Fifty years ago, when the Irish Georgian Society was founded, the bulldozer was a familiar sight in Ireland, trundling along elegant urban terraces and drawing up at the gates of country houses. One of the bulldozer’s prominent Dublin victims half a century ago was No. 2 Kildare Place. This 1751 gem, just next to the Dail, was in excellent condition; the house was only destroyed because the state, which owned the building, had no desire to maintain it. One government minister even said of the Kildare Place demolitions, ‘I was glad to see them go. They stand for everything I hate.’
Fifty years on, and things are a lot better. The passage of time — and a booming Irish economy — have meant that Georgian buildings are no longer associated with a rich, foreign Ascendancy class.
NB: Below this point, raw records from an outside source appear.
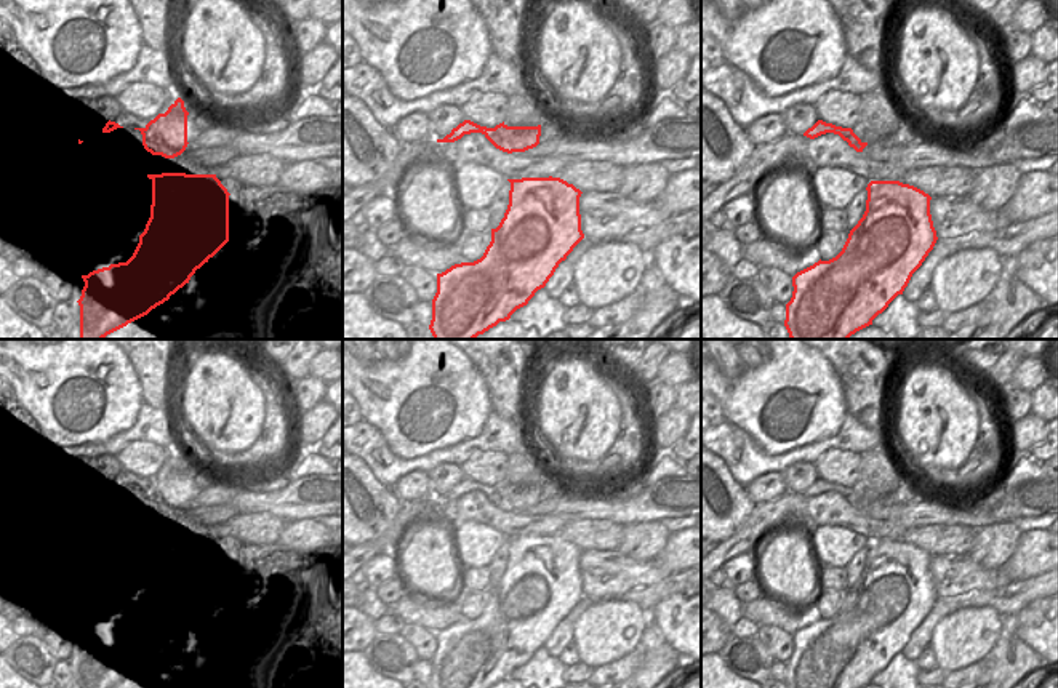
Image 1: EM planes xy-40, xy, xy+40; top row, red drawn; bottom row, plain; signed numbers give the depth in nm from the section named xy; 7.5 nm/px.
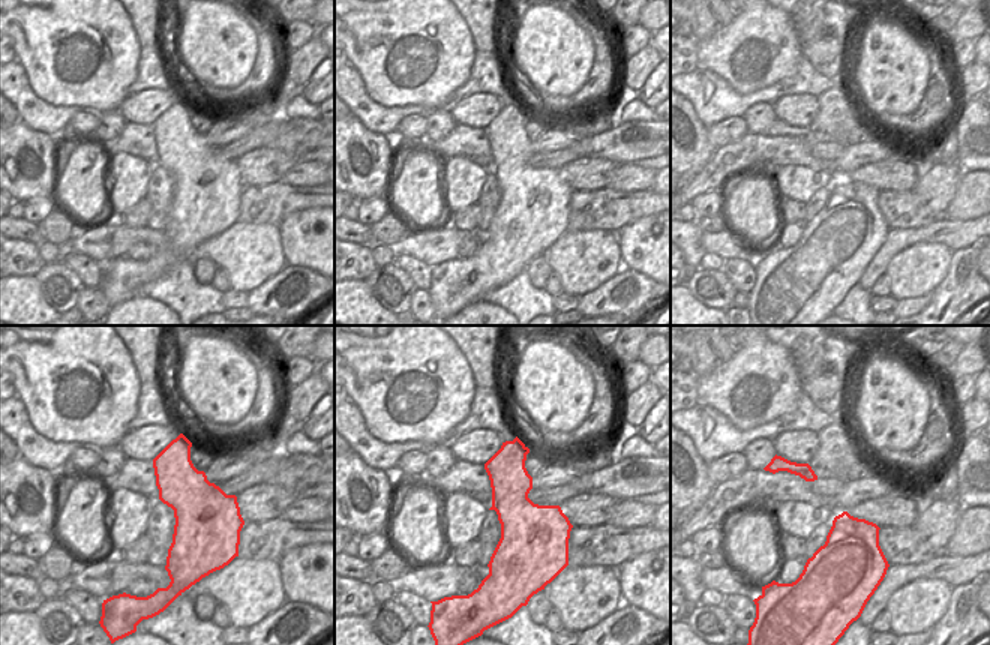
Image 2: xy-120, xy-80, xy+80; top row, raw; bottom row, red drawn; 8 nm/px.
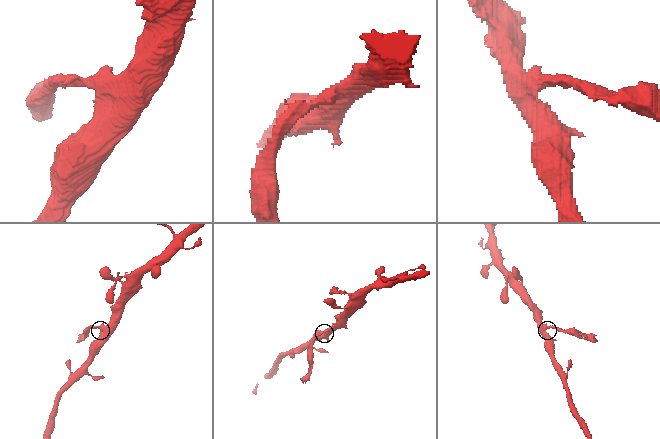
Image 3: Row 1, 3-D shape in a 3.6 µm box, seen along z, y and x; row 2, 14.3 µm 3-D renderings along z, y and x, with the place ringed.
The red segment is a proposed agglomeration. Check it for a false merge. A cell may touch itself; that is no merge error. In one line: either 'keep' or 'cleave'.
cleave

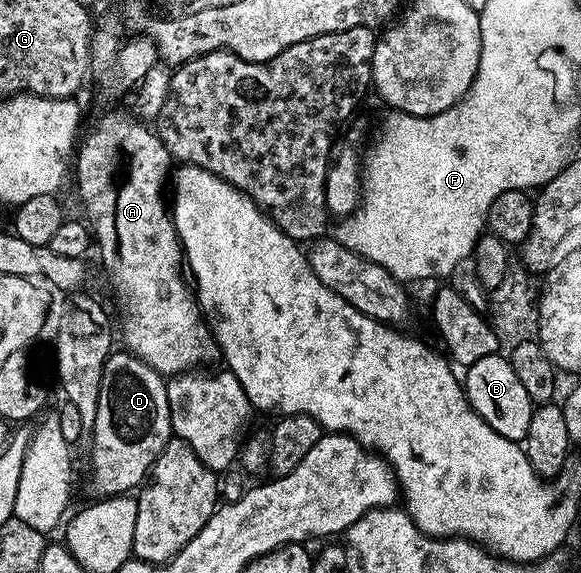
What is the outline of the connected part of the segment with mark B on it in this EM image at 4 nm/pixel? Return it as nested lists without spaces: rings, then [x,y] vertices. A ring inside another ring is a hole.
[[[501,354],[479,358],[479,362],[464,369],[463,387],[471,407],[487,426],[491,426],[491,430],[495,430],[495,434],[503,434],[503,438],[514,442],[524,441],[535,405],[531,398],[527,398],[527,390],[520,384],[509,359]]]

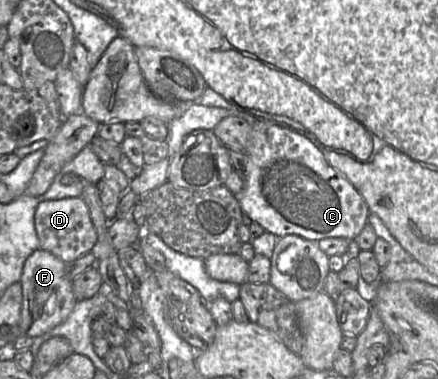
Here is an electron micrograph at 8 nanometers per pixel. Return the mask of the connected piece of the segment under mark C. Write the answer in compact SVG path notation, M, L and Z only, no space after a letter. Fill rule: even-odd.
M258 119L251 125L251 131L245 153L248 156L246 172L243 172L246 176L245 187L240 194L235 195L239 200L242 212L245 215L248 215L253 221L261 224L265 231L275 234L278 238L285 235L298 235L307 240L314 241L319 241L329 237L343 237L351 241L354 240L366 224L368 224L370 208L362 194L345 176L343 176L327 161L324 153L304 134L301 134L300 132L297 132L287 126L280 125L274 121Z

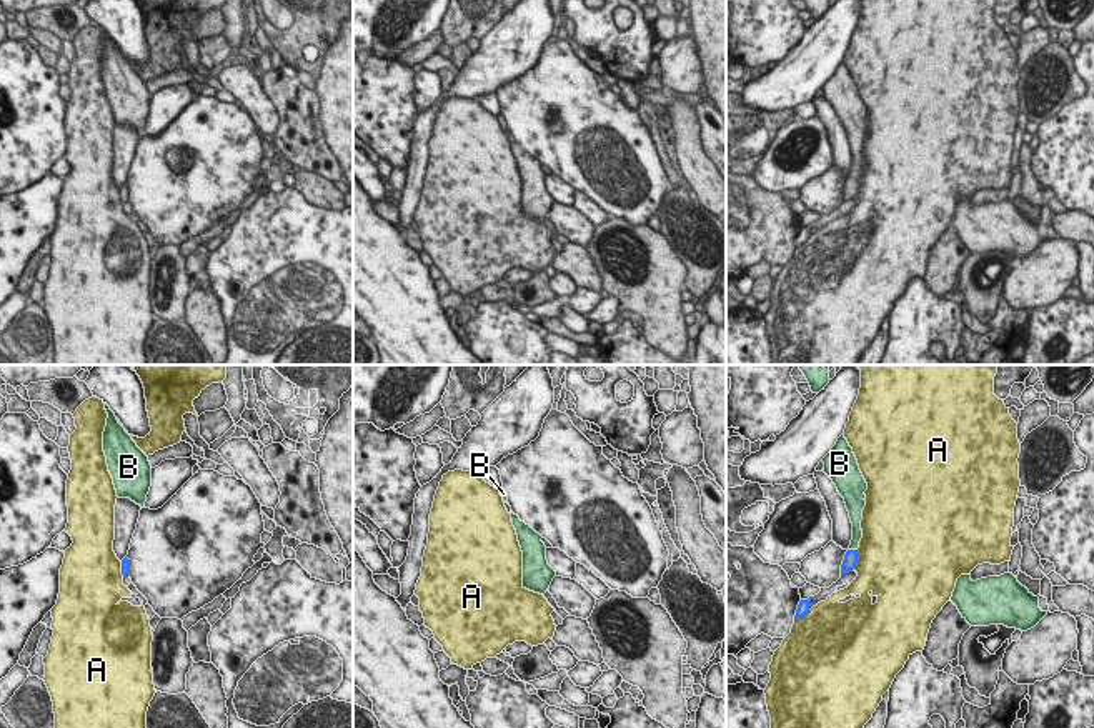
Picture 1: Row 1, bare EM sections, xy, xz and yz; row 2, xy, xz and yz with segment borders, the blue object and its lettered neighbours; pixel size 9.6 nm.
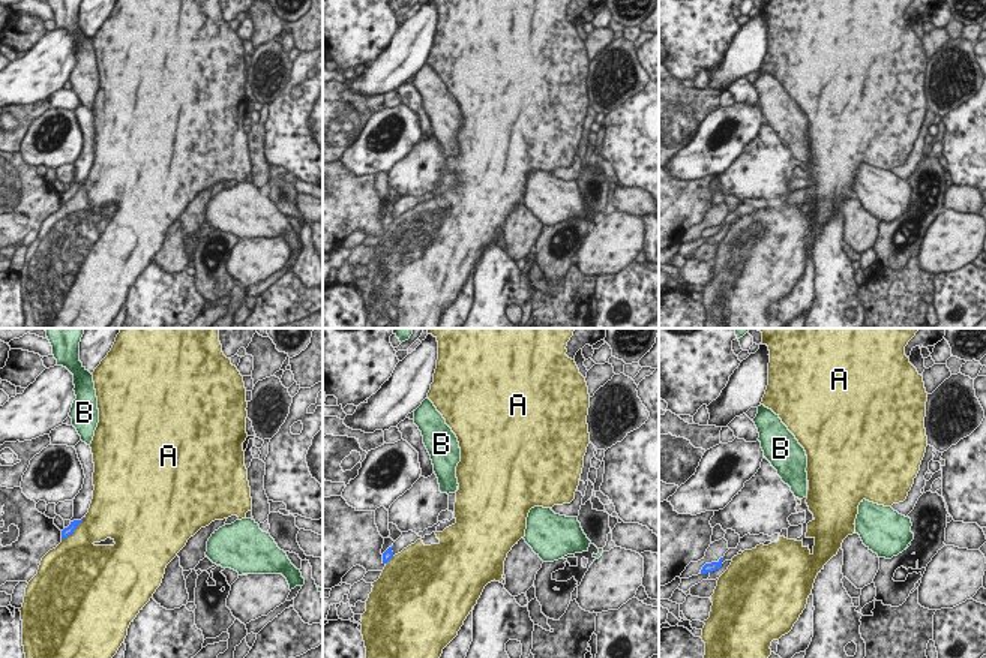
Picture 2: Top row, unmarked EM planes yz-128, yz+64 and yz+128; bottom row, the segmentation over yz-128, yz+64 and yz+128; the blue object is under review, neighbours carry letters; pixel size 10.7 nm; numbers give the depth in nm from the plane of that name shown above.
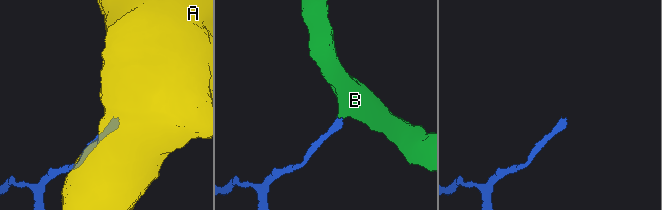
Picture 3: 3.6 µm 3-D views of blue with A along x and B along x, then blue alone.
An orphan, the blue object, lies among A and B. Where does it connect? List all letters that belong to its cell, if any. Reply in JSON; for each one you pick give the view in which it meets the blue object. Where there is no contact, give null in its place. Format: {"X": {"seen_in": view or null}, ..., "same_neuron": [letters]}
{"B": {"seen_in": "yz"}, "same_neuron": ["B"]}

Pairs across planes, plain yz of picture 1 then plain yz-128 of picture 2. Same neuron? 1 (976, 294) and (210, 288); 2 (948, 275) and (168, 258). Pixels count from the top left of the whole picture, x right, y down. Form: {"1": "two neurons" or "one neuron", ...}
{"1": "one neuron", "2": "one neuron"}

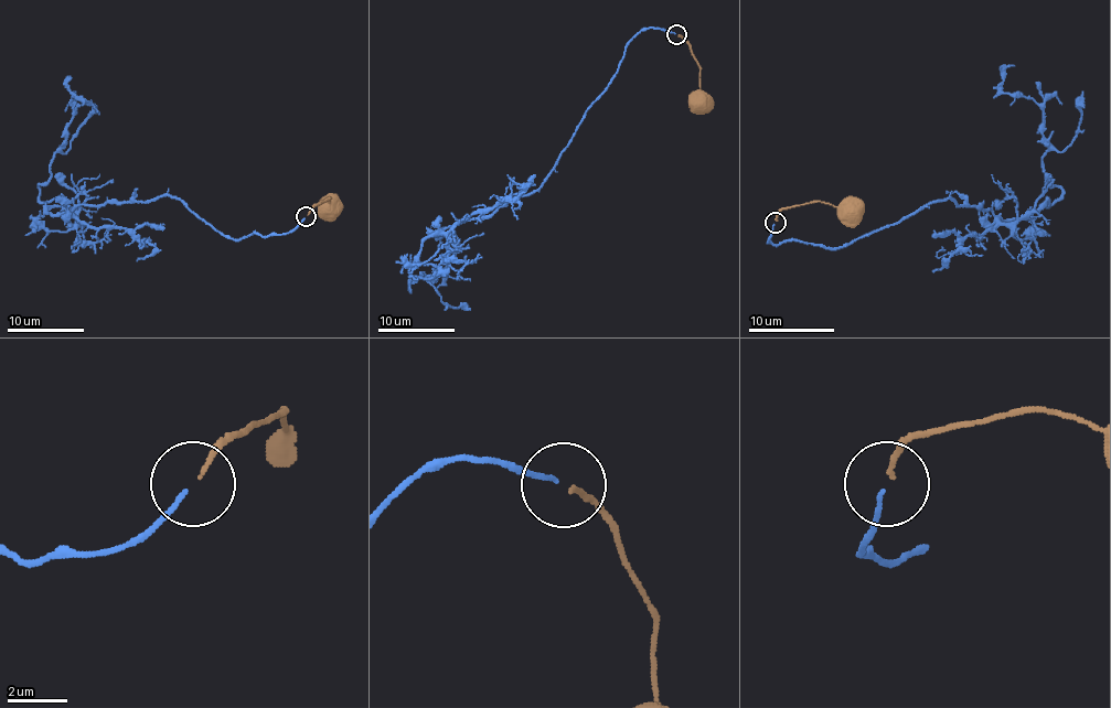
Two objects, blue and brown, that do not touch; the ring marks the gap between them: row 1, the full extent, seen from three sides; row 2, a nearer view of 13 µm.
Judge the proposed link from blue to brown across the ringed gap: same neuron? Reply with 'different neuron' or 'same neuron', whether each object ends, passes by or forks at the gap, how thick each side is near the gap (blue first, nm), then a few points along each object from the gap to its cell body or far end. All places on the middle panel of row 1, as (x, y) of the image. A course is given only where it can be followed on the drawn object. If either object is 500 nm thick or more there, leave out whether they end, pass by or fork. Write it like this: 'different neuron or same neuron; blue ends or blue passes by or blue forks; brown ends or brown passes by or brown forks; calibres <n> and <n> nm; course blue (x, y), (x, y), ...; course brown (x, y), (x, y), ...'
same neuron; blue ends; brown ends; calibres 130 and 140 nm; course blue (674, 34), (644, 28), (548, 176), (449, 225), (448, 270), (427, 278), (457, 238), (438, 247); course brown (679, 34), (700, 68), (700, 87), (707, 97), (705, 105), (702, 105)

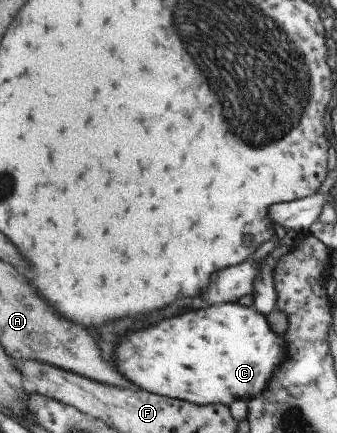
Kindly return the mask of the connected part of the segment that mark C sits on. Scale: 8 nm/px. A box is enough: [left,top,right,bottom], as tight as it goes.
[118,303,284,407]

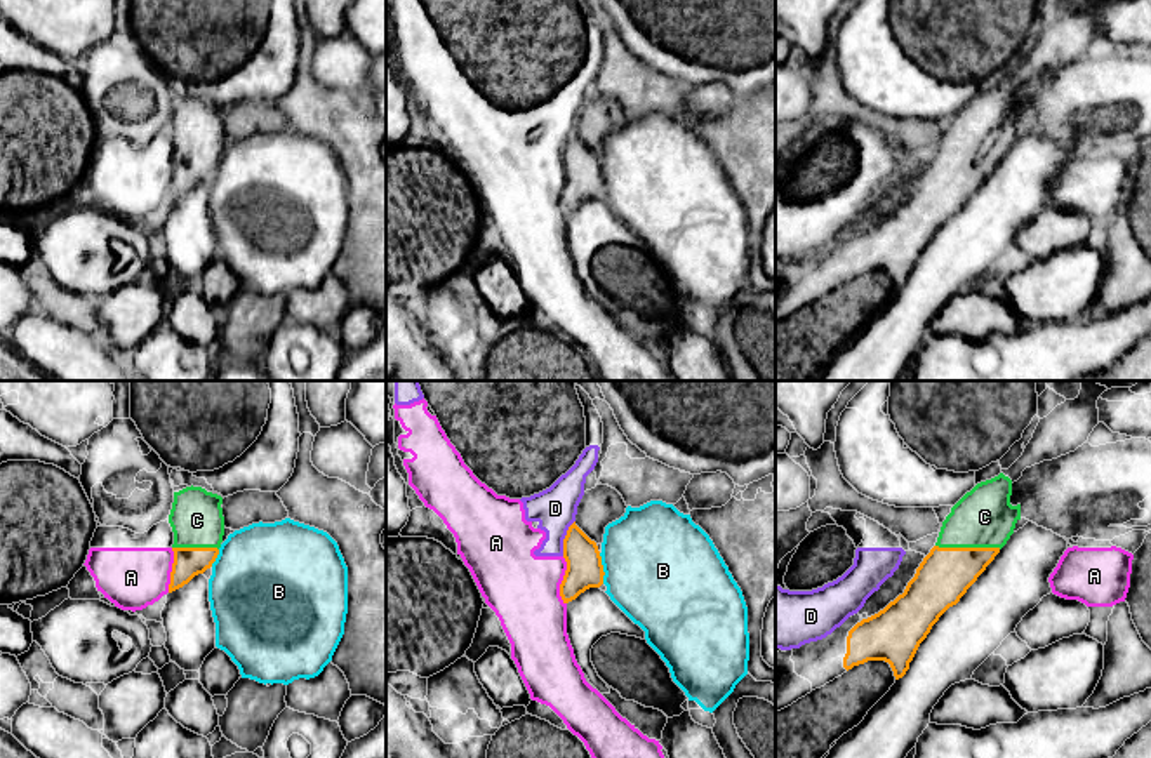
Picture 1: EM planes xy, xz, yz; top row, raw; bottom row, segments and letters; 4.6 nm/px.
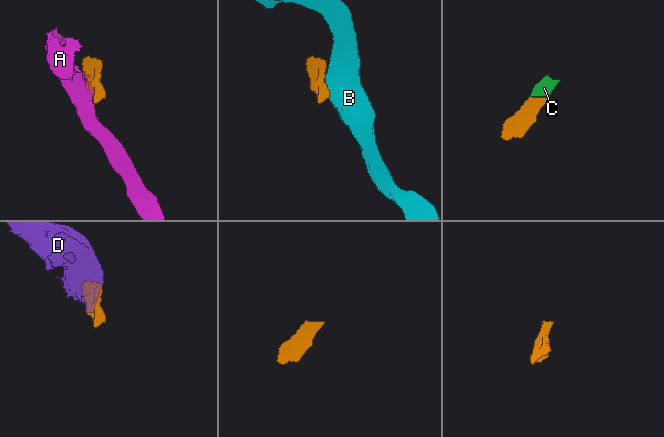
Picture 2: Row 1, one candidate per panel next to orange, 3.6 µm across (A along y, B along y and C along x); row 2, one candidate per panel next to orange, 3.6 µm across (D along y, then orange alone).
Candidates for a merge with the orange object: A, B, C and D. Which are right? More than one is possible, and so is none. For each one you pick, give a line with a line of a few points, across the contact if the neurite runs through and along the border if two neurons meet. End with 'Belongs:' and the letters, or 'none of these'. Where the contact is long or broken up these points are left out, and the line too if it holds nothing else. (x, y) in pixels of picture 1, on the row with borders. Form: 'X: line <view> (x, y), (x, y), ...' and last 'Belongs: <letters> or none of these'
Belongs: C

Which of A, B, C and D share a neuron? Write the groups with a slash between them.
A D / B / C

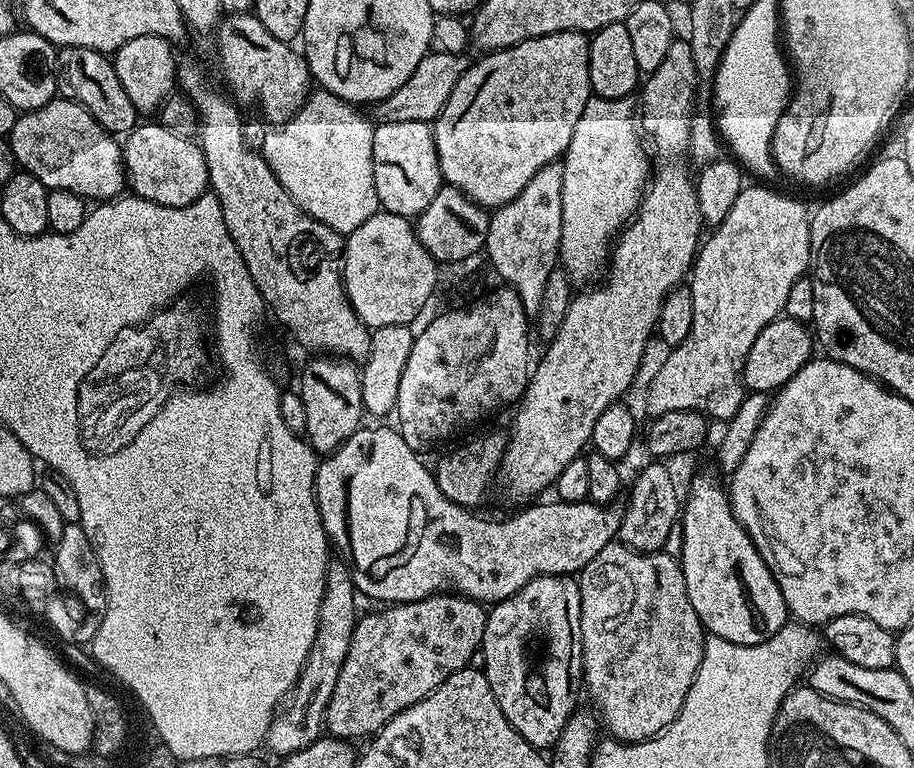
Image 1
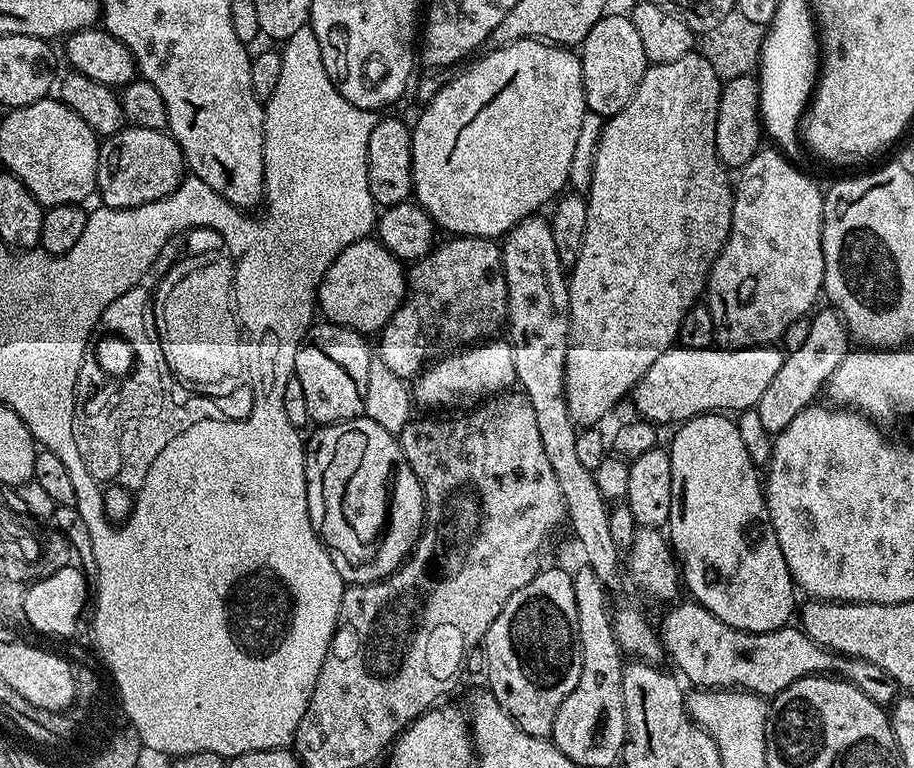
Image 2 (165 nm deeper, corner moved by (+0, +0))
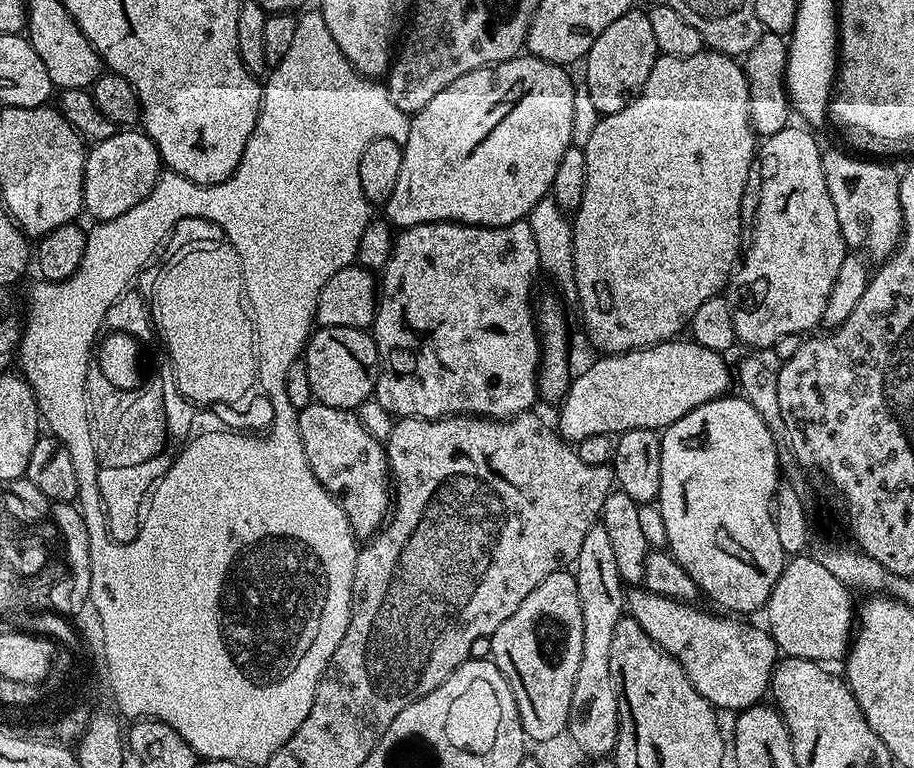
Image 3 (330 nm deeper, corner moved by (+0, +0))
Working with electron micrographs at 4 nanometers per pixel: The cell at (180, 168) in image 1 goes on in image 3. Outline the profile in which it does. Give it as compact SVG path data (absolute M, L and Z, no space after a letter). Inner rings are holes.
M117 130L110 138L106 138L102 142L97 144L92 144L91 147L87 149L84 158L84 207L83 211L85 213L89 212L93 216L93 221L99 222L102 220L113 220L118 218L118 214L126 214L126 210L130 210L130 206L138 206L138 202L142 202L142 198L146 198L152 193L152 188L156 184L157 180L160 179L162 175L162 161L158 150L154 146L152 139L148 137L143 130Z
In the interim, there have been grievous losses. Lots of great houses are now only remembered in the name of a housing estate or shopping centre — like Santry Court and Frescati House, both in Dublin. But many splendours escaped the wrecking ball, too, thanks to Desmond Guinness — offspring of the beerage — and his wife Mariga, who founded the society together in 1958. Guinness still remembers his heartache at coming out of the Shelbourne Hotel in that year to see workmen ripping the slates off the Kildare Place roofs.
In the capital, the Tailors’ Hall, St Catherine’s Church and Mountjoy Square were saved by the society. Elsewhere, Roundwood in Laois, Damer House in Tipperary, and Doneraile Court in Cork were further triumphs, among many others. Perhaps the most famous of the survivors is Castletown House, Kildare — Ireland’s earliest and finest Palladian mansion.
It’s fair to say, then, that the Big House in Ireland is now safe.